There are significant risks associated with relying on these third-party foundries and subcontractors, including:

Failure by us, our customers or their end customers to qualify a selected supplier;
Potential insolvency of the third-party subcontractors;
Reduced control over delivery schedules and quality;
Limited warranties on wafers or products supplied to us;
Potential increases in prices or payments in advance for capacity;
Increased need for international-based supply, logistics and financial management;
Disruption to our supply chain resulting from cyber-attacks on our suppliers' information technology systems;
Their inability to supply or support new or changing packaging technologies; and
Low test yields.

We typically do not have long-term supply contracts with our third-party vendors which obligate the vendor to perform services and supply products to us for a specific period, in specific quantities, and at specific prices. Our third-party foundry, assembly and test subcontractors typically do not guarantee that adequate capacity will be available to us within the time required to meet demand for our products. In the event that these vendors fail to meet our demand for whatever reason, we expect that it would take up to 12 months to transition performance of these services to new providers. Such a transition may also require qualification of the new providers by our customers or their end customers.

If our suppliers experience closures or reductions in their capacity utilization levels in the future, we may have difficulty sourcing materials necessary to fulfill production requirements. Public health crises, such as the COVID-19 pandemic, may affect our suppliers' production capabilities as a result of quarantines, closures of production facilities, lack of supplies or delays caused by restrictions on travel.

Most of the silicon wafers for the products that we have sold were manufactured either by Taiwan Semiconductor Manufacturing Co. (TSMC) or Semiconductor Manufacturing International Corporation (SMIC).

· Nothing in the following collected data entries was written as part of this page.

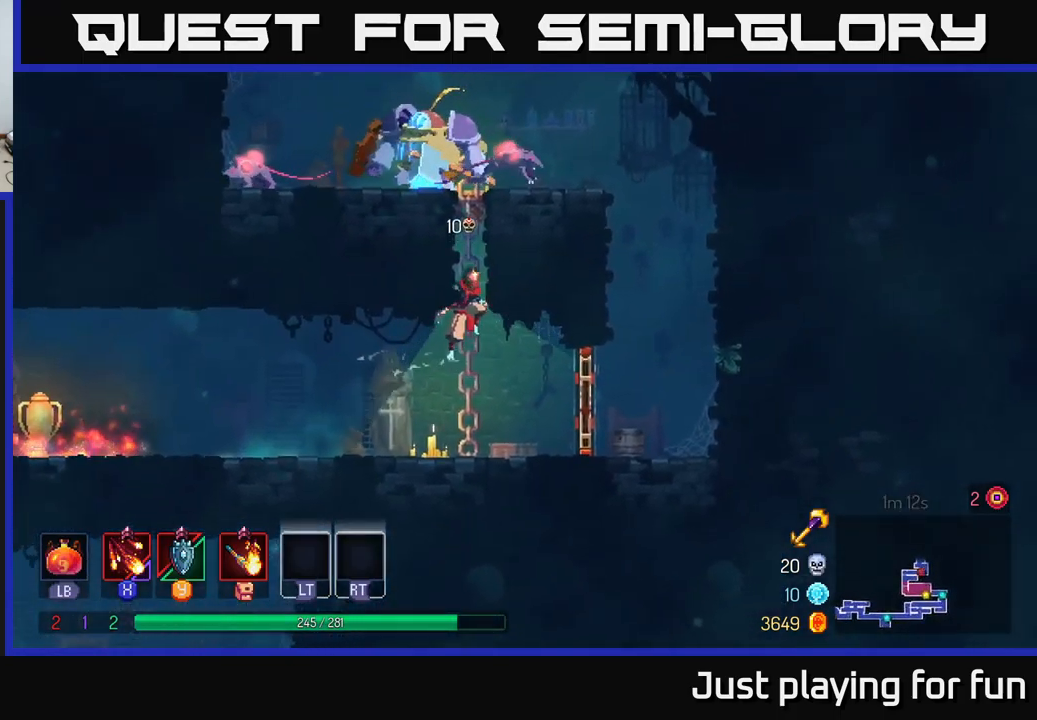
{"buttons": ["X"], "left_stick": "up", "right_stick": "center", "events": [[67, "A", "up"], [150, "A", "down"], [250, "A", "up"], [384, "A", "down"], [434, "X", "down"], [467, "A", "up"]]}
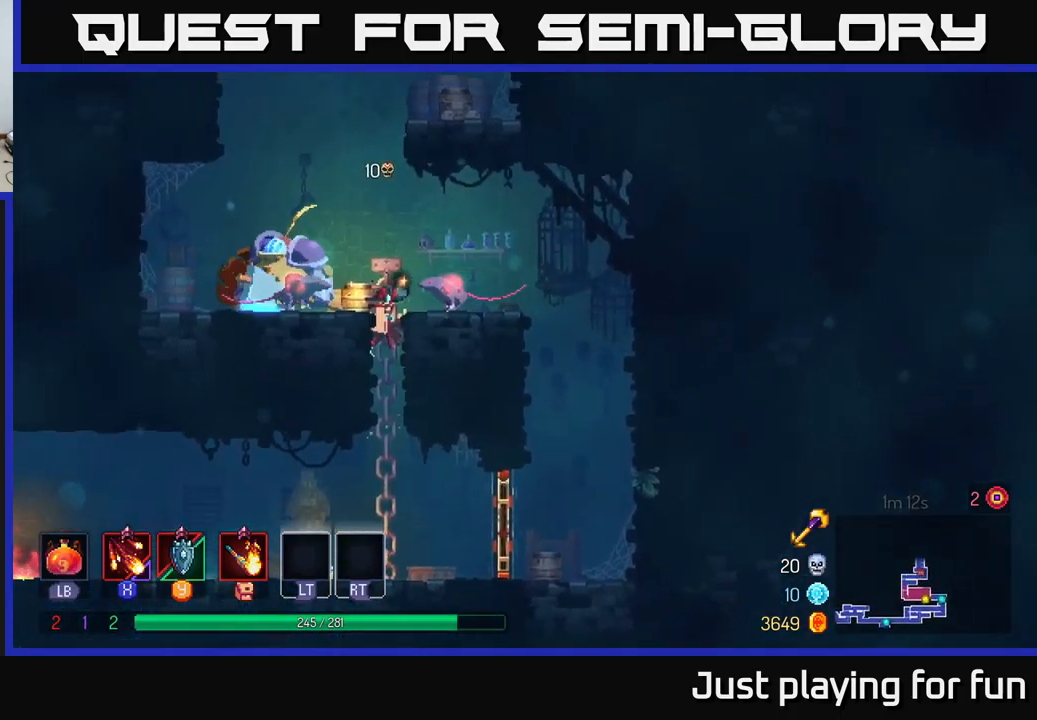
{"buttons": ["X"], "left_stick": "left", "right_stick": "center", "events": [[17, "X", "up"], [17, "left_stick", "up-left"], [150, "left_stick", "right"], [167, "X", "down"], [217, "X", "up"], [334, "X", "down"], [334, "left_stick", "left"], [384, "X", "up"], [450, "X", "down"]]}
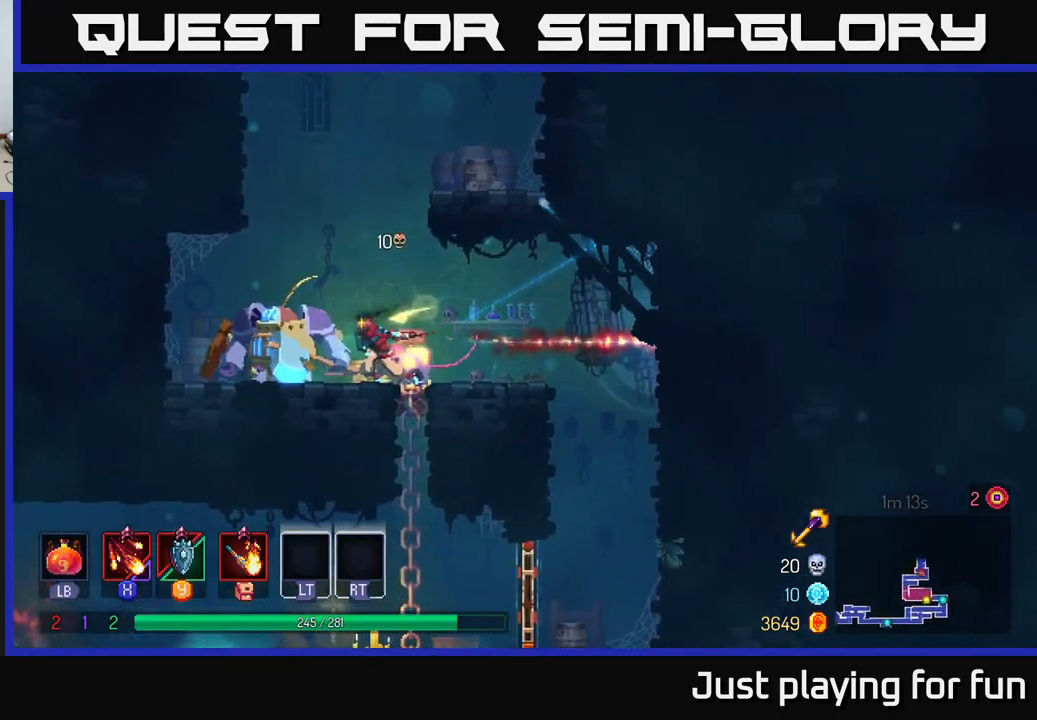
{"buttons": ["B"], "left_stick": "right", "right_stick": "center", "events": [[50, "X", "up"], [117, "X", "down"], [117, "left_stick", "center"], [167, "left_stick", "right"], [234, "X", "up"], [317, "B", "down"], [400, "B", "up"], [484, "B", "down"]]}
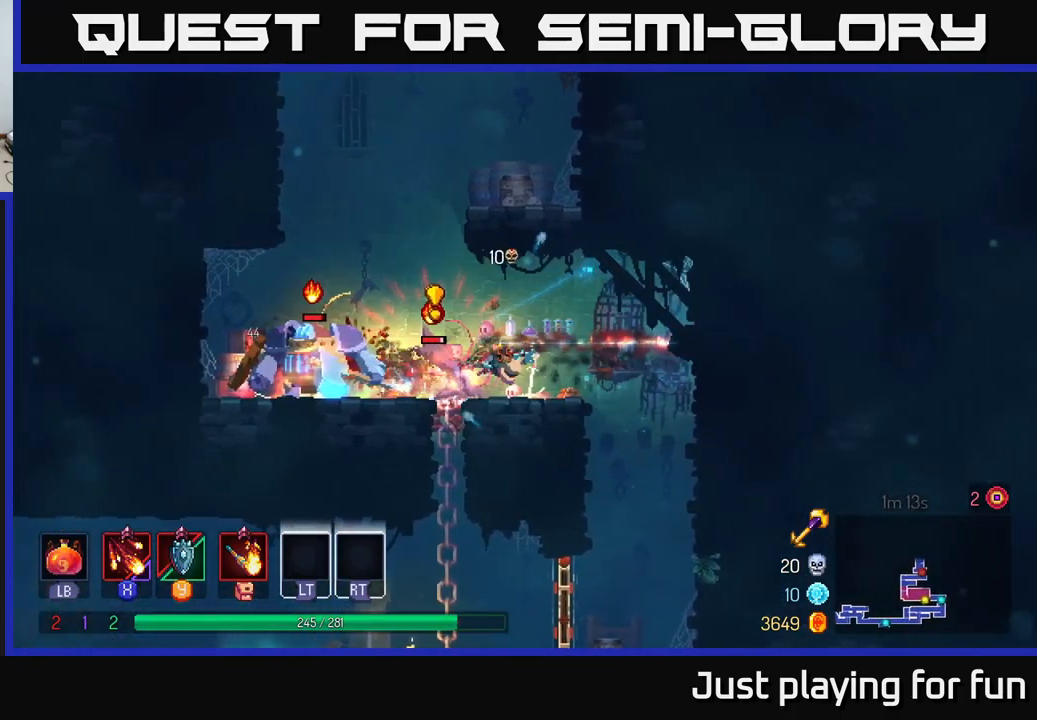
{"buttons": [], "left_stick": "center", "right_stick": "center", "events": [[100, "B", "up"], [184, "left_stick", "left"], [200, "X", "down"], [300, "X", "up"], [484, "left_stick", "center"]]}
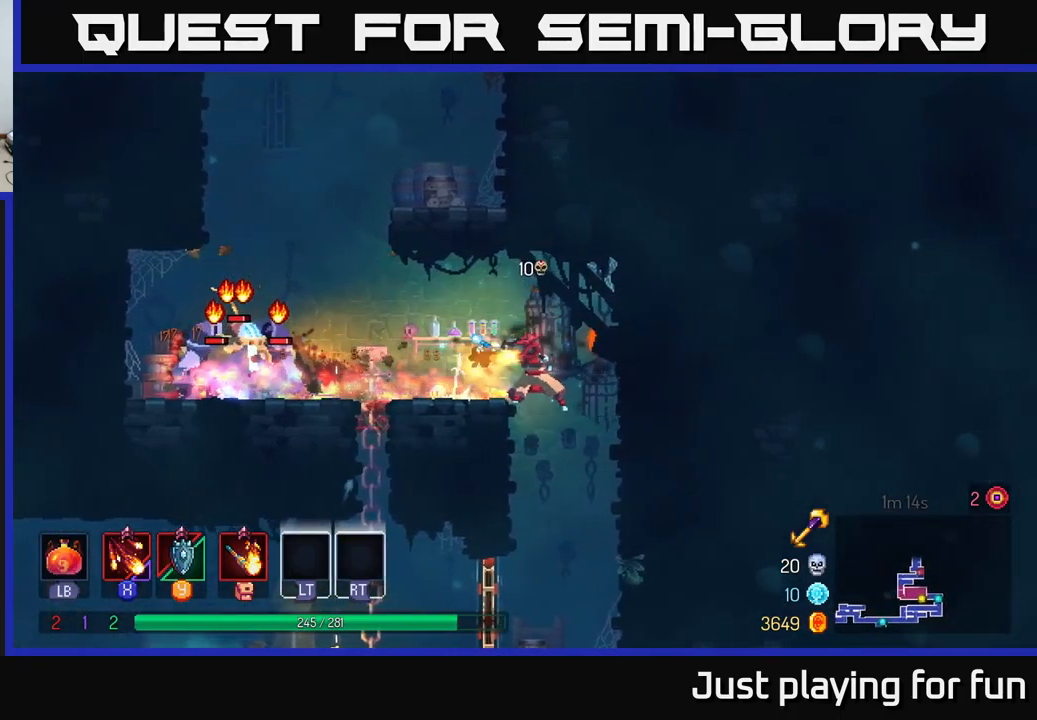
{"buttons": [], "left_stick": "center", "right_stick": "center", "events": [[50, "X", "down"], [134, "X", "up"], [217, "X", "down"], [317, "X", "up"]]}
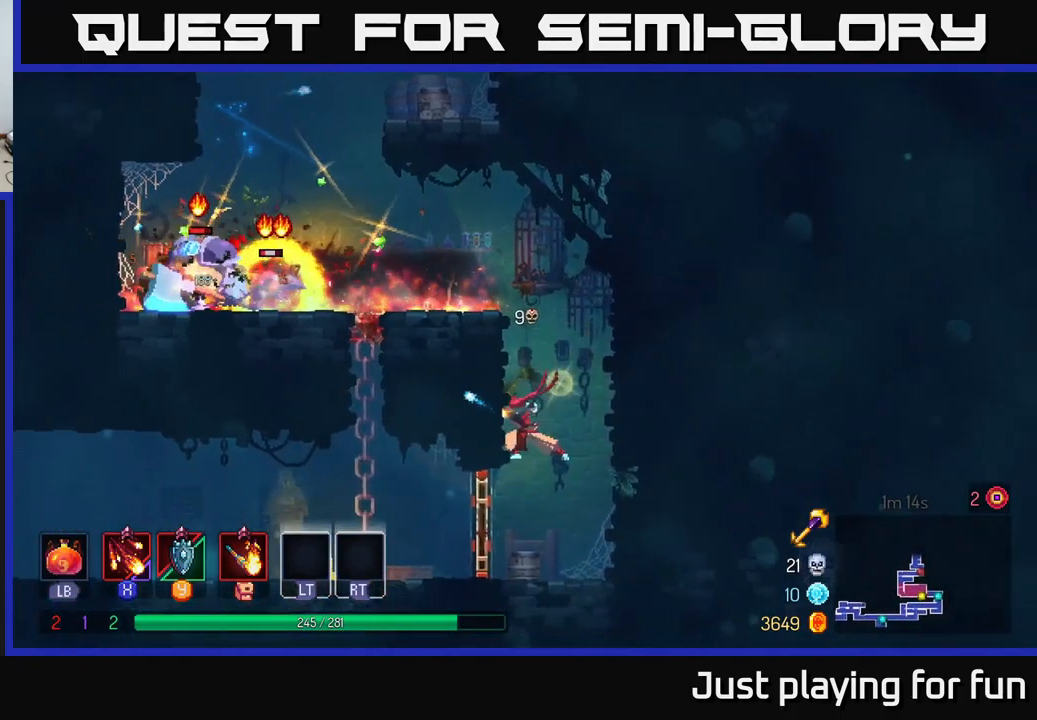
{"buttons": ["A"], "left_stick": "left", "right_stick": "center", "events": [[267, "left_stick", "left"], [500, "A", "down"]]}
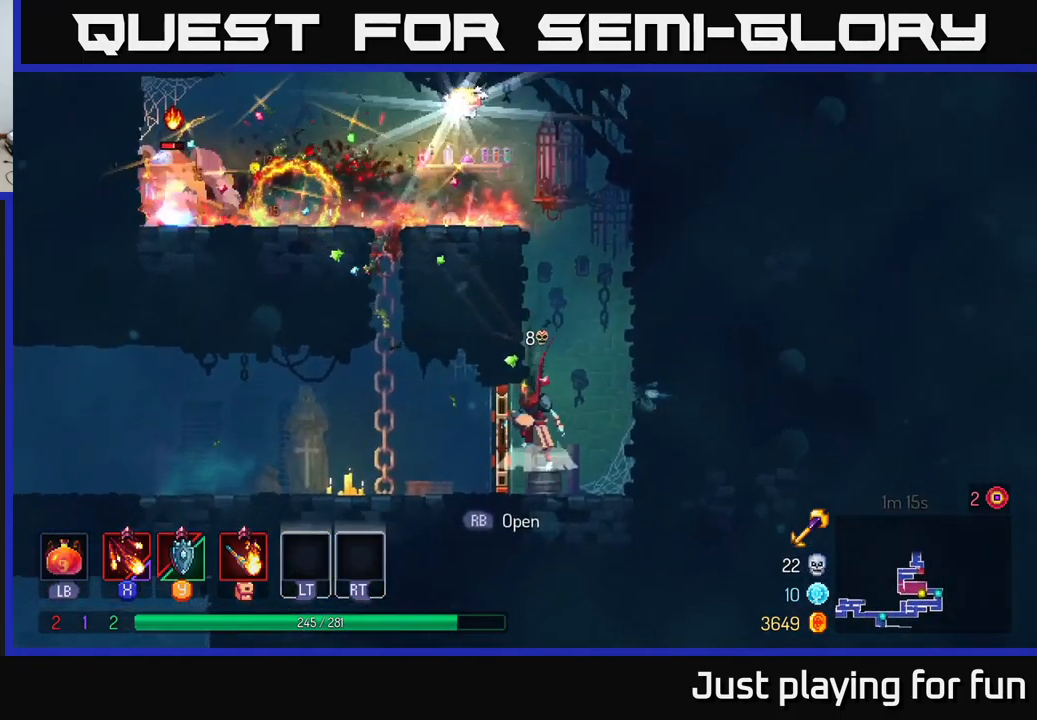
{"buttons": ["A"], "left_stick": "up-left", "right_stick": "center", "events": [[100, "left_stick", "up"], [167, "A", "up"], [334, "A", "down"], [350, "left_stick", "up-left"]]}
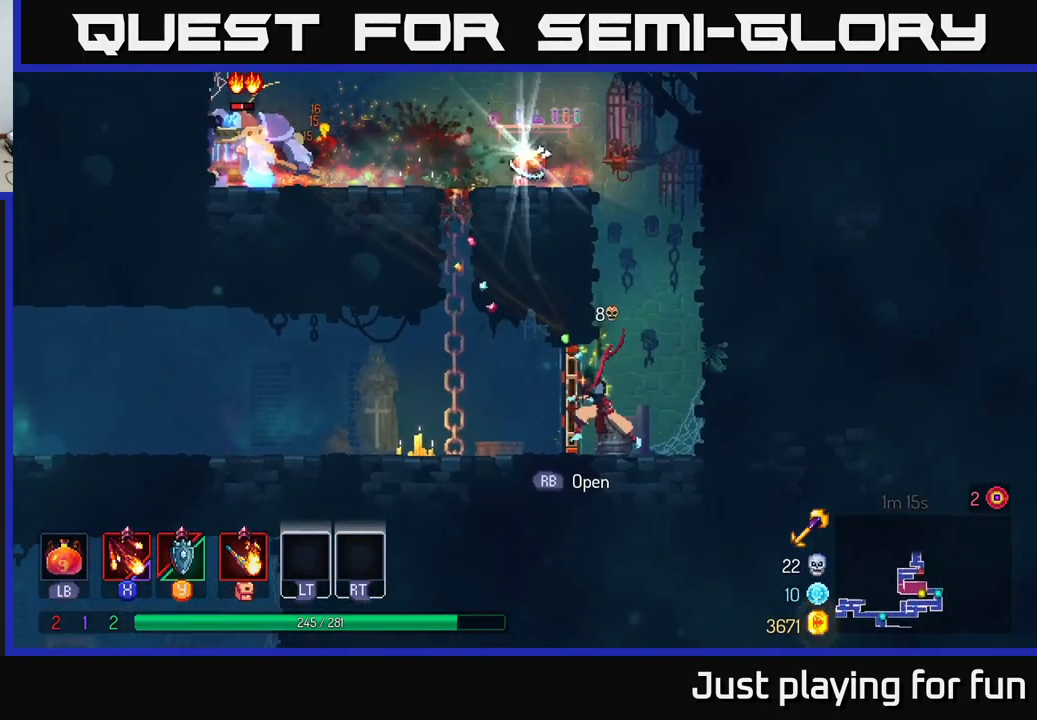
{"buttons": ["A"], "left_stick": "left", "right_stick": "center", "events": [[17, "A", "up"], [117, "A", "down"], [217, "left_stick", "up"], [234, "A", "up"], [367, "A", "down"], [383, "left_stick", "up-left"], [500, "left_stick", "left"]]}
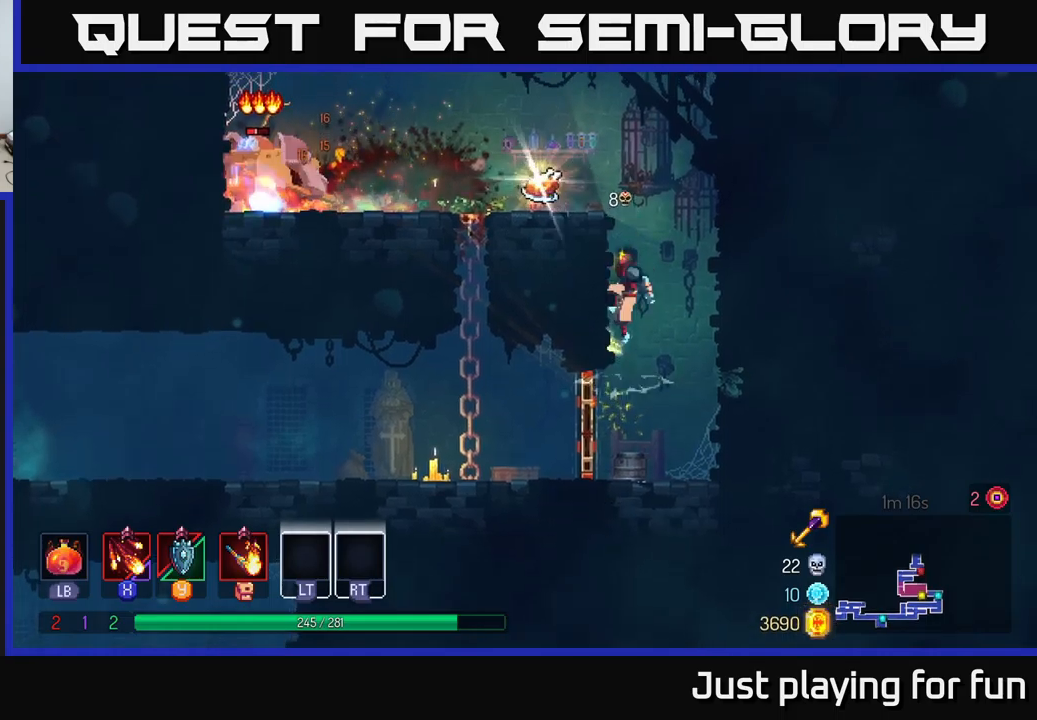
{"buttons": [], "left_stick": "left", "right_stick": "center", "events": [[66, "A", "up"], [216, "A", "down"], [350, "A", "up"], [350, "X", "down"], [433, "X", "up"]]}
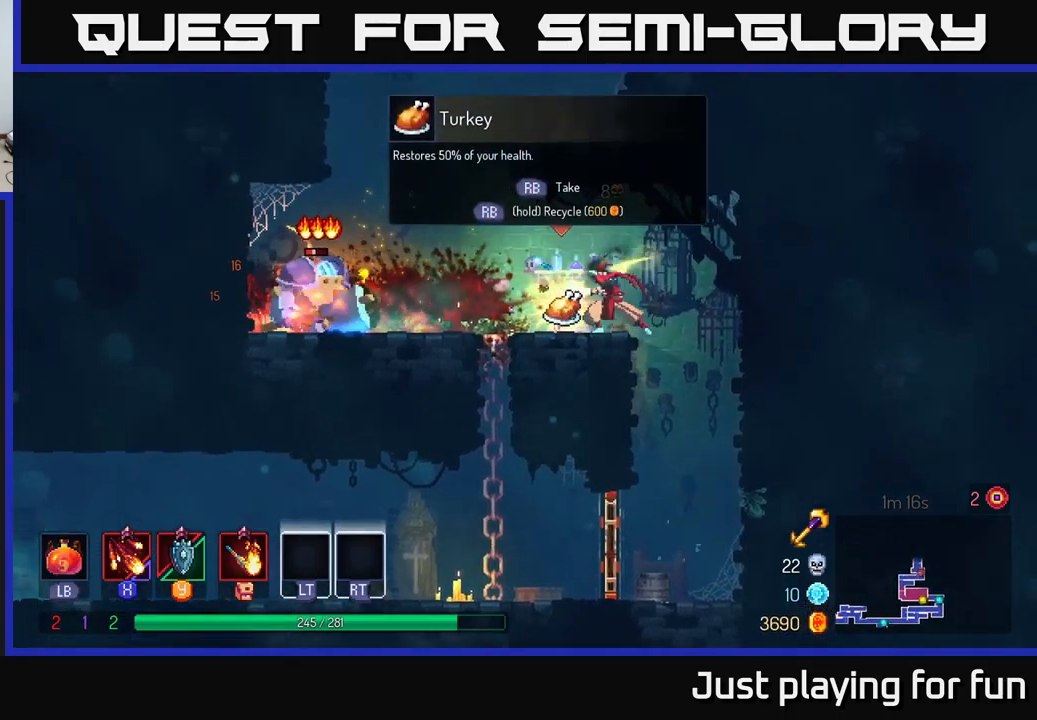
{"buttons": [], "left_stick": "center", "right_stick": "center", "events": [[16, "X", "down"], [100, "X", "up"], [183, "X", "down"], [216, "left_stick", "center"], [300, "X", "up"], [366, "X", "down"], [483, "X", "up"]]}
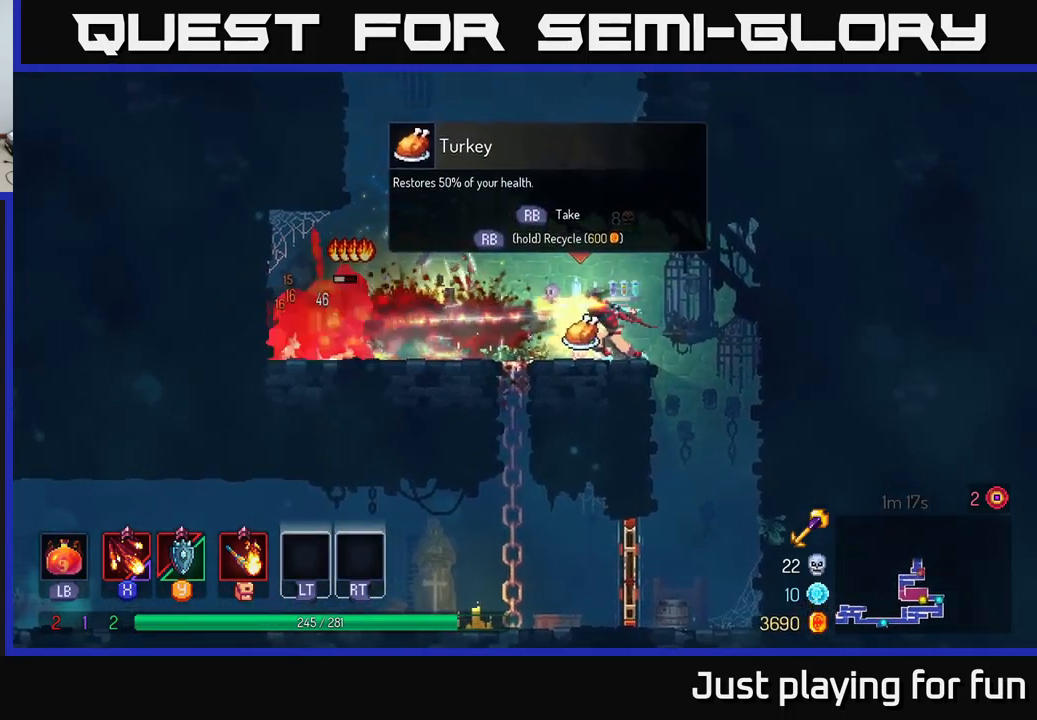
{"buttons": [], "left_stick": "left", "right_stick": "center", "events": [[50, "X", "down"], [200, "X", "up"], [500, "left_stick", "left"]]}
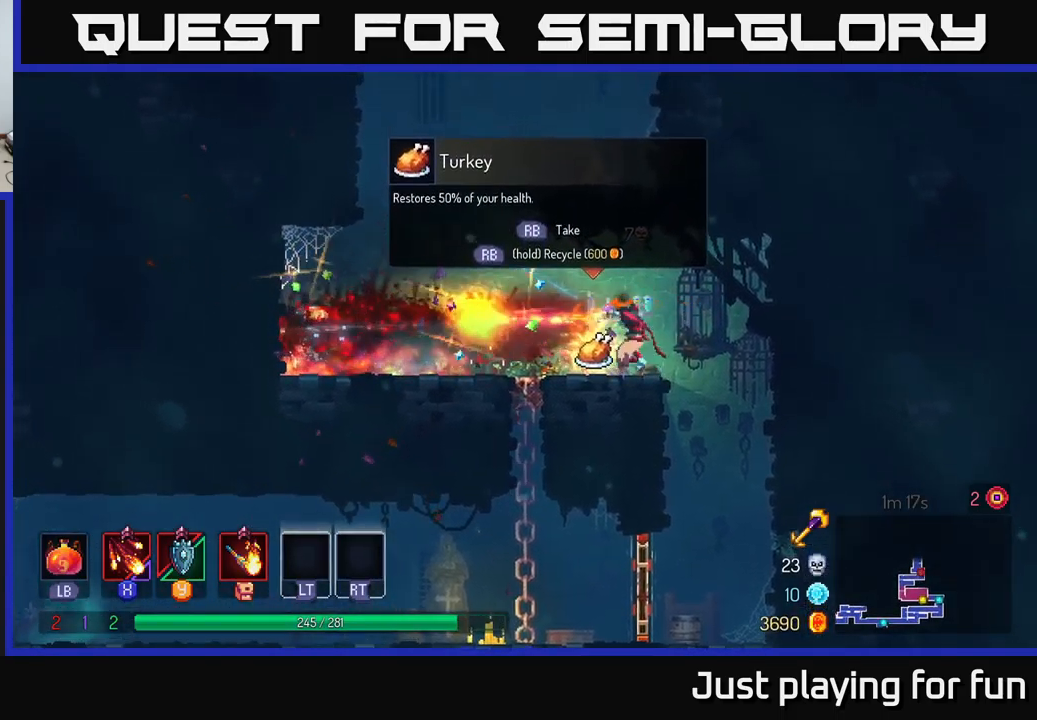
{"buttons": [], "left_stick": "left", "right_stick": "center", "events": [[183, "R1", "down"], [266, "R1", "up"]]}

Our customers typically complete their own qualification process. If we fail to properly balance customer demand across the existing semiconductor fabrication facilities that we utilize or are required by our foundry partners to increase, or otherwise change the number of fab lines that we utilize for our production, we might not be able to fulfill demand for our products and may need to divert our engineering resources away from new product development initiatives to support the fab line transition, which would adversely affect our operating results.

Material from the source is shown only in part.